Problem to solve:
Give the data again exactly, stopping after the "The Info tab" line.

(Beginning of Data provided)

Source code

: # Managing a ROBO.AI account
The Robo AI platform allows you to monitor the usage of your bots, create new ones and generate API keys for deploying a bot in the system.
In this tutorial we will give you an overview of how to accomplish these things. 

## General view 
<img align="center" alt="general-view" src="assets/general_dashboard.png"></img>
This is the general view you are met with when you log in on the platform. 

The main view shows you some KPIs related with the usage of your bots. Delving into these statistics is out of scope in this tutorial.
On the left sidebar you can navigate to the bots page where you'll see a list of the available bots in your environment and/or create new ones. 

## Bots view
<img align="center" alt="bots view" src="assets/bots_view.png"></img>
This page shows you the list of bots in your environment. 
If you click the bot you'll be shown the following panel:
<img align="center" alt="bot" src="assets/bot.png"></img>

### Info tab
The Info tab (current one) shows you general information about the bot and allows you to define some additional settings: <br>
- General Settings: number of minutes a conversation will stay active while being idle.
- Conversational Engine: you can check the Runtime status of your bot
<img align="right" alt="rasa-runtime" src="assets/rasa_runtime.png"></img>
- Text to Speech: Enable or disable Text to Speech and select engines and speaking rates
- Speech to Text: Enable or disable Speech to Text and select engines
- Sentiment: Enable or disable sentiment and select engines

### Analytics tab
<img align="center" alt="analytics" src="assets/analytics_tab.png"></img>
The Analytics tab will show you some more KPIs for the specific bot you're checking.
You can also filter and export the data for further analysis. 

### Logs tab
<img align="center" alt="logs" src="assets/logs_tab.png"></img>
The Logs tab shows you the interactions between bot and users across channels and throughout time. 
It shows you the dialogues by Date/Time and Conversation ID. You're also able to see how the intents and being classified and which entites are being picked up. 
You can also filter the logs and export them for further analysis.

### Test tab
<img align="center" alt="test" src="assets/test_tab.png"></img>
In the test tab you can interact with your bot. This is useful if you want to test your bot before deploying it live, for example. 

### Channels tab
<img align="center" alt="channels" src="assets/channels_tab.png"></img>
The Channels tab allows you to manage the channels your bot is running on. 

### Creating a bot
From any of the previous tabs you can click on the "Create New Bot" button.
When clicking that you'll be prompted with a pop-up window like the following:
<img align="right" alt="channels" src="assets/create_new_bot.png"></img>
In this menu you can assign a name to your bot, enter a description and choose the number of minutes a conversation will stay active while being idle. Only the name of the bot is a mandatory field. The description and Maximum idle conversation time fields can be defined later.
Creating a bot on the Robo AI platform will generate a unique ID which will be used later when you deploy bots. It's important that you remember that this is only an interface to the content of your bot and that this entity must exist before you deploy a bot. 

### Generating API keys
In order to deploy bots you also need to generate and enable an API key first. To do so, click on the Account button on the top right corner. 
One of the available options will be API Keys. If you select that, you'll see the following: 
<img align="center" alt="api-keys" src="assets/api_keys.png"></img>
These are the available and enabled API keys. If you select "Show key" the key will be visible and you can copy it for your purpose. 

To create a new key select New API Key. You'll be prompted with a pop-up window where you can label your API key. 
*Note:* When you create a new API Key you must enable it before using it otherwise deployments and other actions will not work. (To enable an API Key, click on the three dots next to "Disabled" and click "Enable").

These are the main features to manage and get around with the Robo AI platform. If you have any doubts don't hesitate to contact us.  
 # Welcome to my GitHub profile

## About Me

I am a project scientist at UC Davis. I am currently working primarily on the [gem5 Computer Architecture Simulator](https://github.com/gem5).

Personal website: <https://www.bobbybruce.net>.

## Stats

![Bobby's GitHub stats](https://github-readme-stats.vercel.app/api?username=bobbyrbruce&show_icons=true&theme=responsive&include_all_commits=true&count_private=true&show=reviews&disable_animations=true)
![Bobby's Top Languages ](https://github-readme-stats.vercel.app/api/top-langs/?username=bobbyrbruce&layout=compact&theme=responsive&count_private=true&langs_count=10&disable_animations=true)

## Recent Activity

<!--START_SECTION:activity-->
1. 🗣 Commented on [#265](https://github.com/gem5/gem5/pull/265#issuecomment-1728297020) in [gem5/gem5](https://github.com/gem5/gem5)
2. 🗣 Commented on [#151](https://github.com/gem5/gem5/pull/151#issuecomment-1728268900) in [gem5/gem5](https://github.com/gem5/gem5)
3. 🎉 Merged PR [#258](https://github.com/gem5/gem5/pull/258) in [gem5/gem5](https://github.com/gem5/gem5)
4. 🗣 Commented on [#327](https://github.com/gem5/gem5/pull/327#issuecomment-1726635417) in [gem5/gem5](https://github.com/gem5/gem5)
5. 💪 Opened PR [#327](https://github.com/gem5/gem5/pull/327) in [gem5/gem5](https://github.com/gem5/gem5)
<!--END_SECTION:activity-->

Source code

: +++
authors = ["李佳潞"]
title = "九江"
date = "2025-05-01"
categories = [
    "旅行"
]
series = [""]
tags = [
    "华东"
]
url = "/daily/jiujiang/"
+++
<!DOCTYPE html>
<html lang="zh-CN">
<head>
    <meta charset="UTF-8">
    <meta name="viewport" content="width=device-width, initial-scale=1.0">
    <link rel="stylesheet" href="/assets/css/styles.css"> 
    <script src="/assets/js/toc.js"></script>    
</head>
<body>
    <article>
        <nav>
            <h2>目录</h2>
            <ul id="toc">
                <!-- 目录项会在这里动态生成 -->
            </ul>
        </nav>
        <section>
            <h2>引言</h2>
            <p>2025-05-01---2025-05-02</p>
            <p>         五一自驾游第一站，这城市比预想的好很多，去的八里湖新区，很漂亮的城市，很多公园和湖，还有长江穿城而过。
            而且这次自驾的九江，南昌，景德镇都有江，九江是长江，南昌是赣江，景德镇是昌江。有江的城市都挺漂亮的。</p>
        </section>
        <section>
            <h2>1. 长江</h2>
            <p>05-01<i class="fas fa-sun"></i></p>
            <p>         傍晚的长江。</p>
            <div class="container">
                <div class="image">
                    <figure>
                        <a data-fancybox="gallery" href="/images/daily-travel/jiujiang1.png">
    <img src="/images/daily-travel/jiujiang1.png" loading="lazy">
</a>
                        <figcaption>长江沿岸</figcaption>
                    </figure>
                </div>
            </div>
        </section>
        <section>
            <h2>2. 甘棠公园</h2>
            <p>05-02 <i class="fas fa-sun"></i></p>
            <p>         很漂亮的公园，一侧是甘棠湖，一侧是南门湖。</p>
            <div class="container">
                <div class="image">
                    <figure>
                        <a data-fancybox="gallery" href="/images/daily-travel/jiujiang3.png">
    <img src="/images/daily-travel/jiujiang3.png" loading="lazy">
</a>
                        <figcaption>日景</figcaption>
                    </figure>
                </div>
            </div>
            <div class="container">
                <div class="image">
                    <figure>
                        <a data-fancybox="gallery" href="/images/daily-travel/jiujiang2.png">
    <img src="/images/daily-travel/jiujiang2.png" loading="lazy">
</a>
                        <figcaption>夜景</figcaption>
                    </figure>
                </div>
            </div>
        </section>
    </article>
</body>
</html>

(End of Data provided)

Response below:
Source code

: # Managing a ROBO.AI account
The Robo AI platform allows you to monitor the usage of your bots, create new ones and generate API keys for deploying a bot in the system.
In this tutorial we will give you an overview of how to accomplish these things. 

## General view 
<img align="center" alt="general-view" src="assets/general_dashboard.png"></img>
This is the general view you are met with when you log in on the platform. 

The main view shows you some KPIs related with the usage of your bots. Delving into these statistics is out of scope in this tutorial.
On the left sidebar you can navigate to the bots page where you'll see a list of the available bots in your environment and/or create new ones. 

## Bots view
<img align="center" alt="bots view" src="assets/bots_view.png"></img>
This page shows you the list of bots in your environment. 
If you click the bot you'll be shown the following panel:
<img align="center" alt="bot" src="assets/bot.png"></img>

### Info tab
The Info tab (current one) shows you general information about the bot and allows you to define some additional settings: <br>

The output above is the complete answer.